Десять щепок они молча смотрели друг другу в глаза: он — растерянно, она — твёрдо, как человек, который уже всё решил и не передумает. Что происходило у неё на душе, знала лишь она. Конечно, она умирала: ведь такая боль может быть только перед смертью.
— Ты хоть понимаешь, от чего отказываешься? — склонив голову, спросил Альк.
Рыска взглянула словно со стороны. Да, она понимала. Она обожала его. В нём была вся её жизнь. Всё, что она имела на этой земле, было благодаря ему. Он первым признал её дар, многому научил, заставил поверить в себя, а значит, — помог сделать первый шаг к делу всей жизни. Средства, на которые она смогла не только не умереть с голоду,
Рыска наконец чувствовала себя повзрослевшей. Теперь она сама решала, что делать стоит, а что – нет. И потому ответила:
— Понимаю… Но всё равно отказываюсь, — она помолчала. — Ты приносишь мне только беды. А я хочу начать жизнь сначала.
— Но ты же говорила, что любишь меня, — упавшим голосом произнес Альк. Он весь словно поник от её слов.
— Да, люблю, — честно ответила Рыска. — А ты меня?
— Я? — прямой вопрос поставил его в тупик. — Да при чём здесь?
— Скажи это, — спокойно попросила девушка, глядя в жёлтые глаза прямым взглядом.
Альк молчал, затравленно озираясь.
Однажды он уже пытался ей это сказать. Но тут было как с едой в моменты сильных переживаний: если не лезет, лучше и не пытаться себя заставлять.
К сожалению, Рыска этого не понимала…
Тем более, раз он не сумел сказать ей этого тогда, наедине, то сейчас, принародно, при тупых весчанах, которым при одном виде его положено было падать на колени, даже не собирался. Альк лишь нахмурился и опустил глаза.
— Вот видишь, ты молчишь, — вздохнула Рыска. — Поэтому и мне больше нечего тебе сказать. Кроме одного: прощай, Альк!

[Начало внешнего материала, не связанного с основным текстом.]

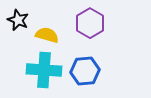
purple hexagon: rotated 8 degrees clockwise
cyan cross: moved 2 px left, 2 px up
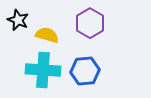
cyan cross: moved 1 px left
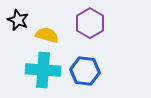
blue hexagon: rotated 12 degrees clockwise
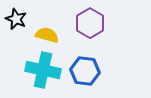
black star: moved 2 px left, 1 px up
cyan cross: rotated 8 degrees clockwise
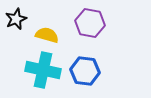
black star: rotated 25 degrees clockwise
purple hexagon: rotated 20 degrees counterclockwise
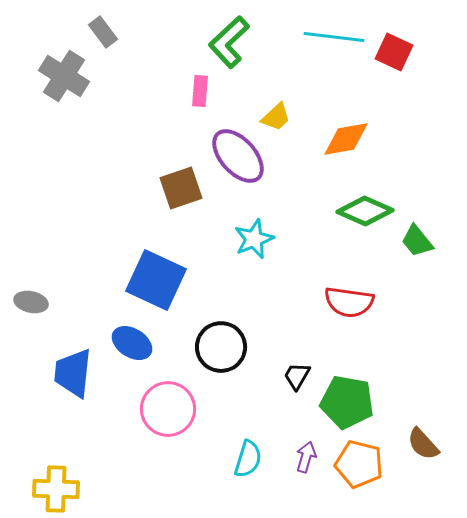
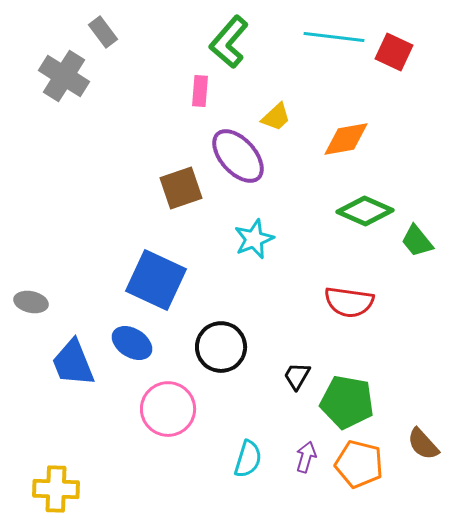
green L-shape: rotated 6 degrees counterclockwise
blue trapezoid: moved 10 px up; rotated 28 degrees counterclockwise
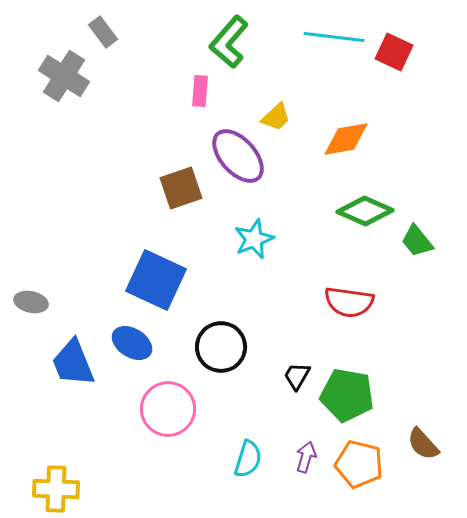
green pentagon: moved 7 px up
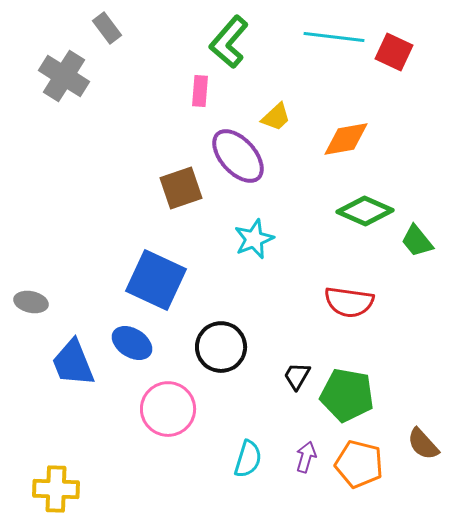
gray rectangle: moved 4 px right, 4 px up
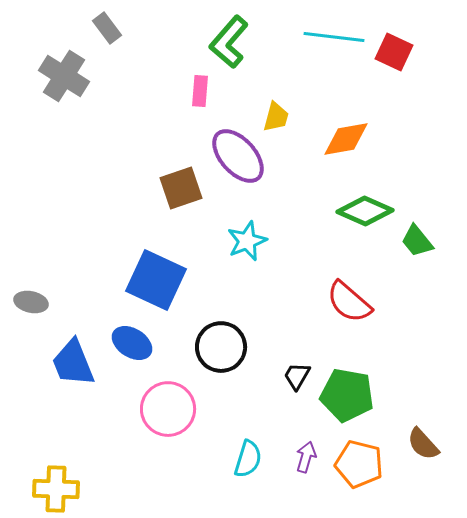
yellow trapezoid: rotated 32 degrees counterclockwise
cyan star: moved 7 px left, 2 px down
red semicircle: rotated 33 degrees clockwise
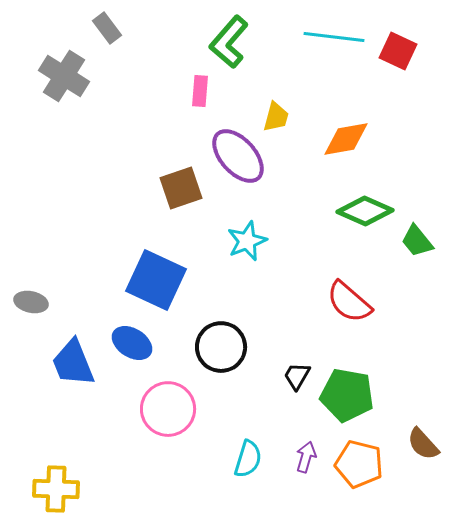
red square: moved 4 px right, 1 px up
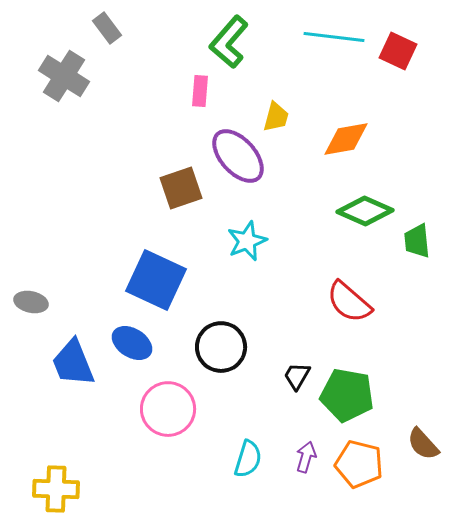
green trapezoid: rotated 33 degrees clockwise
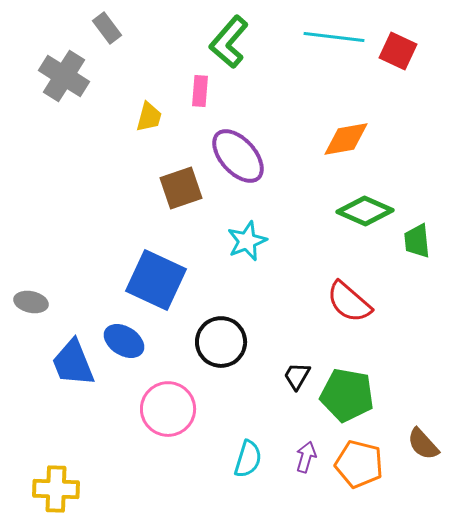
yellow trapezoid: moved 127 px left
blue ellipse: moved 8 px left, 2 px up
black circle: moved 5 px up
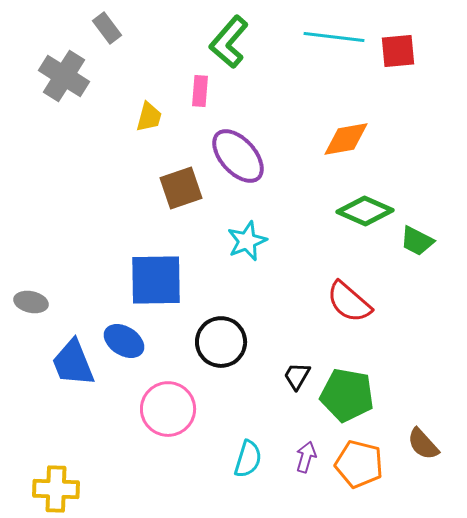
red square: rotated 30 degrees counterclockwise
green trapezoid: rotated 57 degrees counterclockwise
blue square: rotated 26 degrees counterclockwise
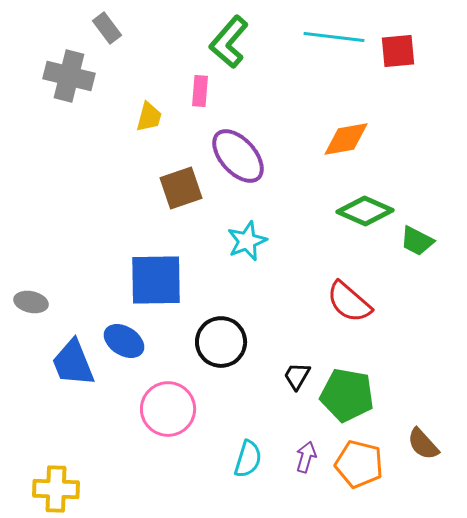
gray cross: moved 5 px right; rotated 18 degrees counterclockwise
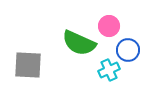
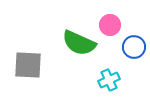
pink circle: moved 1 px right, 1 px up
blue circle: moved 6 px right, 3 px up
cyan cross: moved 10 px down
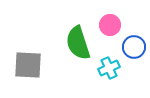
green semicircle: moved 1 px left; rotated 48 degrees clockwise
cyan cross: moved 12 px up
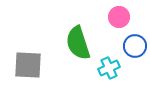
pink circle: moved 9 px right, 8 px up
blue circle: moved 1 px right, 1 px up
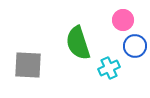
pink circle: moved 4 px right, 3 px down
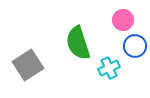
gray square: rotated 36 degrees counterclockwise
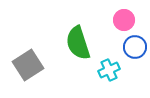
pink circle: moved 1 px right
blue circle: moved 1 px down
cyan cross: moved 2 px down
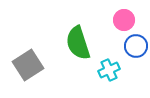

Я не держу на тебя зла и желаю быть счастливым. Но надеюсь, что никогда тебя больше не увижу. А теперь уезжай, пожалуйста, не порть мне свадьбу, — и, повернувшись, она пошла в дом.
За ней по пятам семенил её муж, саврянин, ростом меньше неё почти на полголовы, рано располневший, какой-то весь слащавый, зато явно обожающий девушку и готовый говорить это принародно хоть с утра до вечера.
Альк словно в землю врос. Такого удара по самолюбию ему ещё никто не наносил! На миг даже показалось, что признаться ей принародно в любви было бы не так уж и трудно…
Рыска уже не видела, как проводив её взглядом, он вскинул голову ещё выше, развернулся, чтобы уйти, но тут увидел мальчика с белыми косами и жёлто-зелёными глазами. Посмотрел сверху вниз, подошел ближе, опустился перед сыном на корточки, снял с пальца кольцо — дорогую фамильную печатку с гербом Хаскилей.
— Ты Альк? — обратился он к ребёнку.
— Да, — самодовольно кивнул мальчик. — А ты?
— Я тоже, — он улыбнулся. — Это тебе, — он взял ладошку малыша и вложил в неё кольцо.
Мальчик повертел бесполезный для него предмет, поднял глаза вверх, глядя отцу через плечо.
— Зачем мне это? Лучше меч подари! — сказал он.
Альк рассмеялся так весело и искренне, что у окружающих кровь в жилах застыла.
— Обязательно подарю, и не один, а оба. Но потом, когда ты вырастешь, станешь путником и приедешь ко мне в Саврию. А пока… береги свою маму, — он обнял мальчика с невероятной нежностью, поцеловал в лоб, на миг закрыв глаза, поднялся и, не оборачиваясь, вышел за ворота.